This post would have been more appropriate a week ago when 2018 was coming to a close but better late than never. This is a friendly reminder that when formatting dates in Java’s SimpleDateFormat class there is a subtle difference between YYYY and yyyy. They both represent a year but yyyy represents the calendar year while YYYY represents the year of the week. That’s a subtle difference that only causes problems around a year change so your code could have been running perfectly fine all year only to cause a problem in the new year.

An example illustrates this much better than words ever could.
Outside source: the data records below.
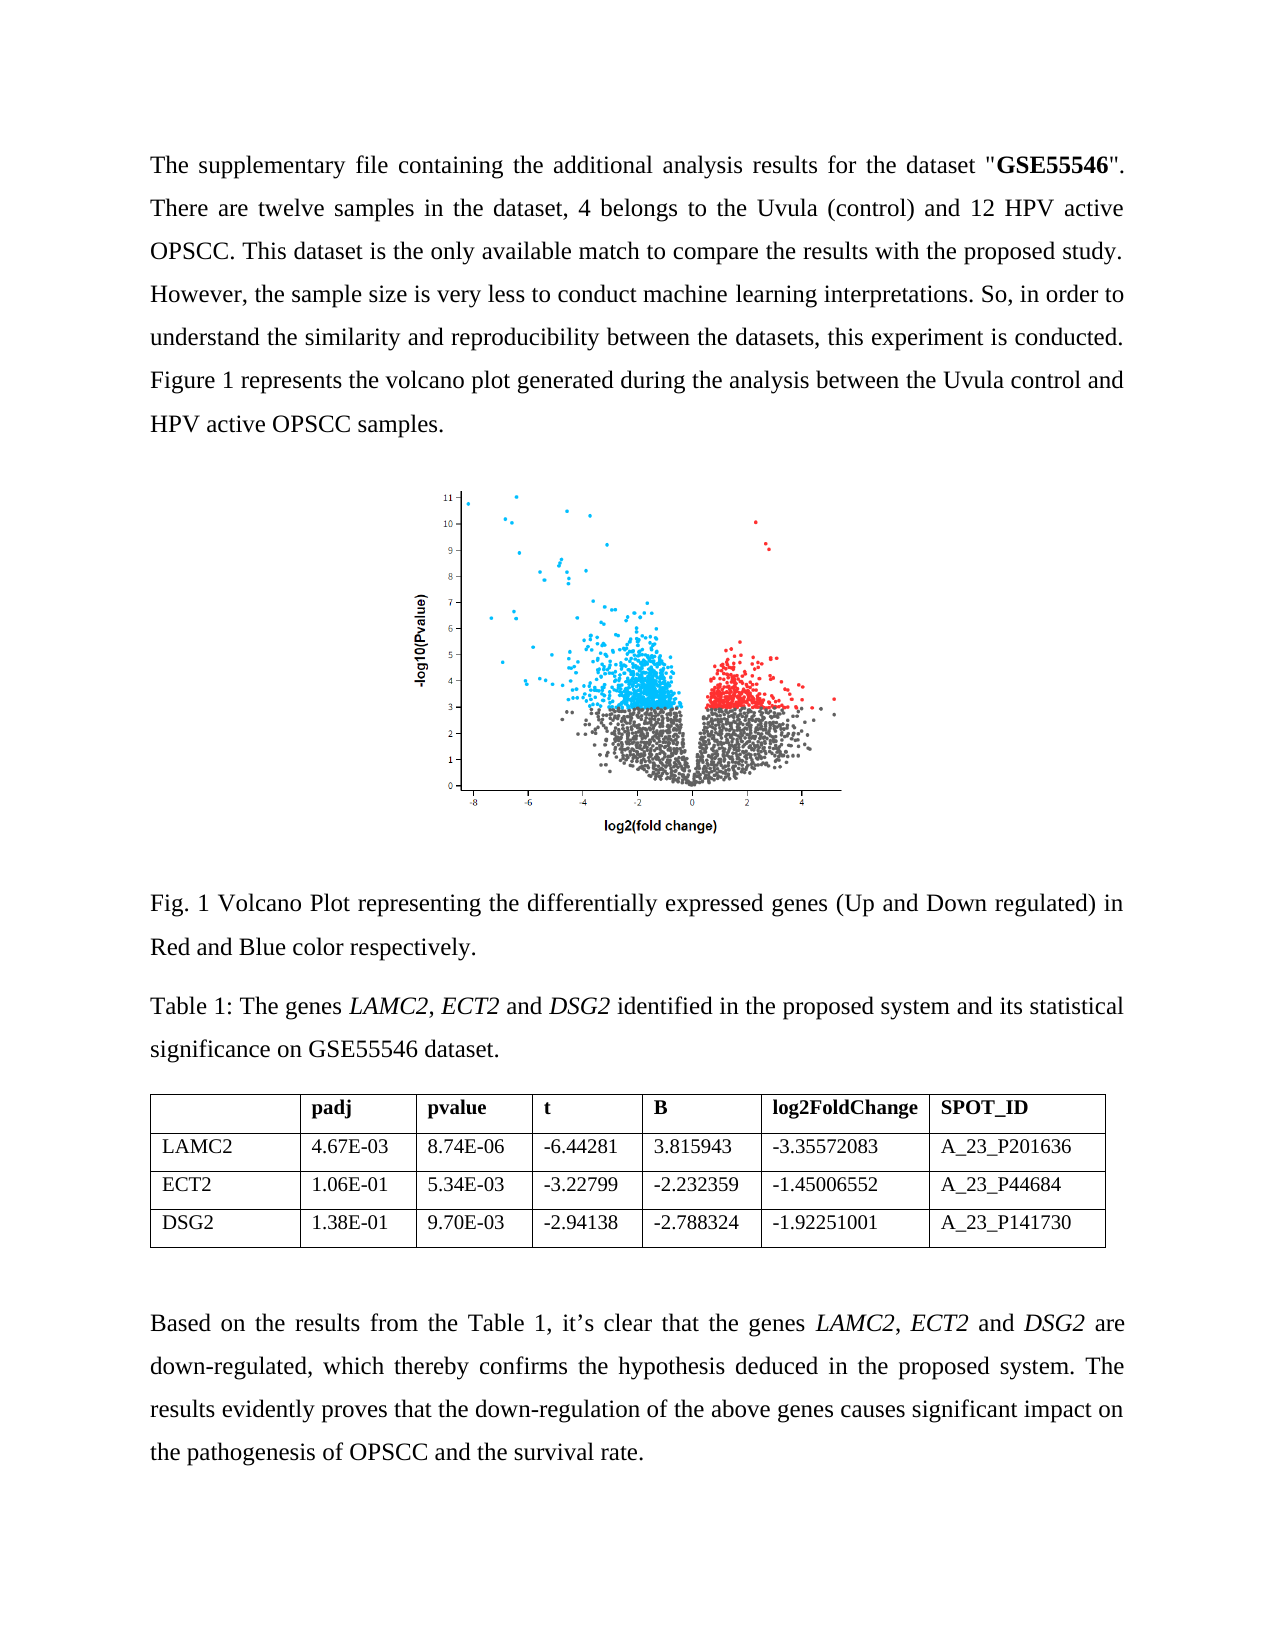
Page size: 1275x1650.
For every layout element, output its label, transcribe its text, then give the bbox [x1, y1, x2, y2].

table_cell -2.232359 [643, 1172, 761, 1209]
text Fig. 1 Volcano Plot representing the differentially expressed genes (Up and Down regulated) in Red and Blue color respectively. [150, 888, 1125, 960]
table_cell 8.74E-06 [417, 1134, 532, 1171]
table_cell -2.94138 [533, 1210, 642, 1247]
table_header pvalue [417, 1095, 532, 1132]
table_header B [643, 1095, 761, 1132]
text Based on the results from the Table 1, it’s clear that the genes LAMC2, ECT2 and DSG2 are down-regulated, which thereby confirms the hypothesis deduced in the proposed system. The results evidently proves that the down-regulation of the above genes causes significant impact on the pathogenesis of OPSCC and the survival rate. [150, 1308, 1125, 1466]
table_cell -1.92251001 [762, 1210, 929, 1247]
table_cell -2.788324 [643, 1210, 761, 1247]
table_cell 4.67E-03 [301, 1134, 416, 1171]
table_cell -6.44281 [533, 1134, 642, 1171]
table_header SPOT_ID [930, 1095, 1105, 1132]
table_cell -3.35572083 [762, 1134, 929, 1171]
table_cell 3.815943 [643, 1134, 761, 1171]
table_cell A_23_P44684 [930, 1172, 1105, 1209]
table_header padj [301, 1095, 416, 1132]
table_cell 1.06E-01 [301, 1172, 416, 1209]
table_cell 9.70E-03 [417, 1210, 532, 1247]
table_cell 5.34E-03 [417, 1172, 532, 1209]
table_cell ECT2 [151, 1172, 300, 1209]
table_header [151, 1095, 300, 1132]
text Table 1: The genes LAMC2, ECT2 and DSG2 identified in the proposed system and its statistical significance on GSE55546 dataset. [150, 991, 1125, 1063]
table_cell A_23_P141730 [930, 1210, 1105, 1247]
table_cell DSG2 [151, 1210, 300, 1247]
text The supplementary file containing the additional analysis results for the dataset "GSE55546". There are twelve samples in the dataset, 4 belongs to the Uvula (control) and 12 HPV active OPSCC. This dataset is the only available match to compare the results with the proposed study. However, the sample size is very less to conduct machine learning interpretations. So, in order to understand the similarity and reproducibility between the datasets, this experiment is conducted. Figure 1 represents the volcano plot generated during the analysis between the Uvula control and HPV active OPSCC samples. [150, 150, 1125, 437]
table_header log2FoldChange [762, 1095, 929, 1132]
table_header t [533, 1095, 642, 1132]
table_cell 1.38E-01 [301, 1210, 416, 1247]
table_cell -3.22799 [533, 1172, 642, 1209]
table_cell LAMC2 [151, 1134, 300, 1171]
table_cell A_23_P201636 [930, 1134, 1105, 1171]
table_cell -1.45006552 [762, 1172, 929, 1209]
picture [392, 468, 883, 858]
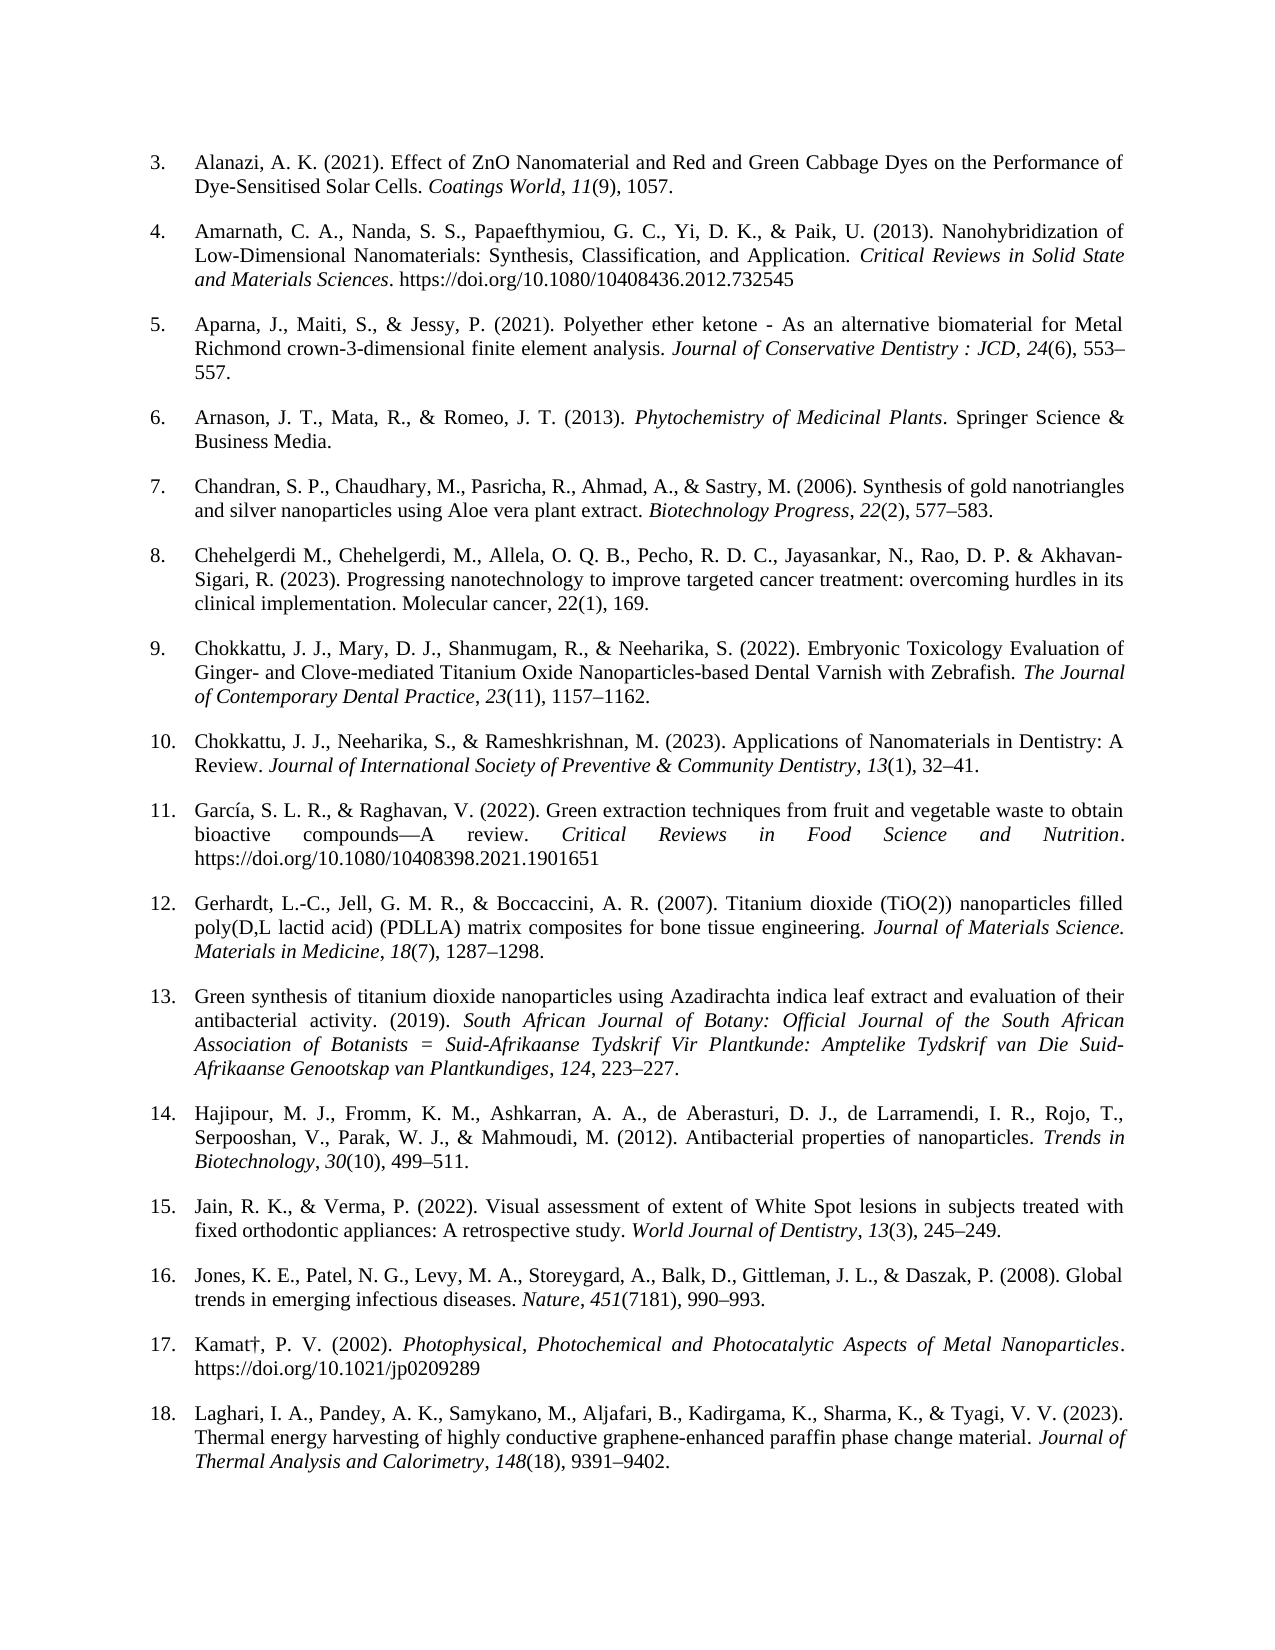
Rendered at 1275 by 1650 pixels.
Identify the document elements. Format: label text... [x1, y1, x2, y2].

text Hajipour, M. J., Fromm, K. M., Ashkarran, A. A., de Aberasturi, D. J., de Larramendi, I. R., Rojo, T., Serpooshan, V., Parak, W. J., & Mahmoudi, M. (2012). Antibacterial properties of nanoparticles. Trends in Biotechnology, 30(10), 499–511. [150, 1101, 1125, 1173]
text Green synthesis of titanium dioxide nanoparticles using Azadirachta indica leaf extract and evaluation of their antibacterial activity. (2019). South African Journal of Botany: Official Journal of the South African Association of Botanists = Suid-Afrikaanse Tydskrif Vir Plantkunde: Amptelike Tydskrif van Die Suid-Afrikaanse Genootskap van Plantkundiges, 124, 223–227. [150, 984, 1125, 1080]
text García, S. L. R., & Raghavan, V. (2022). Green extraction techniques from fruit and vegetable waste to obtain bioactive compounds—A review. Critical Reviews in Food Science and Nutrition. https://doi.org/10.1080/10408398.2021.1901651 [150, 798, 1125, 870]
text Chehelgerdi M., Chehelgerdi, M., Allela, O. Q. B., Pecho, R. D. C., Jayasankar, N., Rao, D. P. & Akhavan-Sigari, R. (2023). Progressing nanotechnology to improve targeted cancer treatment: overcoming hurdles in its clinical implementation. Molecular cancer, 22(1), 169. [150, 543, 1125, 615]
text Kamat†, P. V. (2002). Photophysical, Photochemical and Photocatalytic Aspects of Metal Nanoparticles. https://doi.org/10.1021/jp0209289 [150, 1332, 1125, 1380]
text Amarnath, C. A., Nanda, S. S., Papaefthymiou, G. C., Yi, D. K., & Paik, U. (2013). Nanohybridization of Low-Dimensional Nanomaterials: Synthesis, Classification, and Application. Critical Reviews in Solid State and Materials Sciences. https://doi.org/10.1080/10408436.2012.732545 [150, 219, 1125, 291]
text Aparna, J., Maiti, S., & Jessy, P. (2021). Polyether ether ketone - As an alternative biomaterial for Metal Richmond crown-3-dimensional finite element analysis. Journal of Conservative Dentistry : JCD, 24(6), 553–557. [150, 312, 1125, 384]
text Arnason, J. T., Mata, R., & Romeo, J. T. (2013). Phytochemistry of Medicinal Plants. Springer Science & Business Media. [150, 405, 1125, 453]
text Laghari, I. A., Pandey, A. K., Samykano, M., Aljafari, B., Kadirgama, K., Sharma, K., & Tyagi, V. V. (2023). Thermal energy harvesting of highly conductive graphene-enhanced paraffin phase change material. Journal of Thermal Analysis and Calorimetry, 148(18), 9391–9402. [150, 1401, 1125, 1473]
text Alanazi, A. K. (2021). Effect of ZnO Nanomaterial and Red and Green Cabbage Dyes on the Performance of Dye-Sensitised Solar Cells. Coatings World, 11(9), 1057. [150, 150, 1125, 198]
text Chokkattu, J. J., Mary, D. J., Shanmugam, R., & Neeharika, S. (2022). Embryonic Toxicology Evaluation of Ginger- and Clove-mediated Titanium Oxide Nanoparticles-based Dental Varnish with Zebrafish. The Journal of Contemporary Dental Practice, 23(11), 1157–1162. [150, 636, 1125, 708]
text Jones, K. E., Patel, N. G., Levy, M. A., Storeygard, A., Balk, D., Gittleman, J. L., & Daszak, P. (2008). Global trends in emerging infectious diseases. Nature, 451(7181), 990–993. [150, 1263, 1125, 1311]
text Jain, R. K., & Verma, P. (2022). Visual assessment of extent of White Spot lesions in subjects treated with fixed orthodontic appliances: A retrospective study. World Journal of Dentistry, 13(3), 245–249. [150, 1194, 1125, 1242]
text Gerhardt, L.-C., Jell, G. M. R., & Boccaccini, A. R. (2007). Titanium dioxide (TiO(2)) nanoparticles filled poly(D,L lactid acid) (PDLLA) matrix composites for bone tissue engineering. Journal of Materials Science. Materials in Medicine, 18(7), 1287–1298. [150, 891, 1125, 963]
text Chandran, S. P., Chaudhary, M., Pasricha, R., Ahmad, A., & Sastry, M. (2006). Synthesis of gold nanotriangles and silver nanoparticles using Aloe vera plant extract. Biotechnology Progress, 22(2), 577–583. [150, 474, 1125, 522]
text Chokkattu, J. J., Neeharika, S., & Rameshkrishnan, M. (2023). Applications of Nanomaterials in Dentistry: A Review. Journal of International Society of Preventive & Community Dentistry, 13(1), 32–41. [150, 729, 1125, 777]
package com.dangoldin.test;

import java.text.SimpleDateFormat;
import java.util.Date;

public class Test {

    public static void main(String[] args) {
        try {
            String[] dates = {"2018-12-01", "2018-12-31", "2019-01-01"};
            for (String date: dates) {
                SimpleDateFormat dt = new SimpleDateFormat("yyyy-MM-dd");
                Date d = dt.parse(date);

                SimpleDateFormat dtYYYY = new SimpleDateFormat("YYYY");
                SimpleDateFormat dtyyyy = new SimpleDateFormat("yyyy");

                System.out.println("For date " + date + " the YYYY year is " + dtYYYY.format(d) + " while for yyyy it's " + dtyyyy.format(d));
            }
        } catch (Exception e) {
            System.out.println("Failed with exception: " + e);
        }
    }
}

This gives you the following:

For date 2018-12-01 the YYYY year is 2018 while for yyyy it's 2018
For date 2018-12-31 the YYYY year is 2019 while for yyyy it's 2018
For date 2019-01-01 the YYYY year is 2019 while for yyyy it's 2019

The first and last make sense since the two year formats match. The middle one is the odd one out. The date starts as 2018-12-31 but YYYY gives you 2019 while yyyy gives you 2018. In general, you should almost always use yyyy so it’s a good tactic to add some form of linting or checking to make sure your code does not have any date formats referencing YYYY.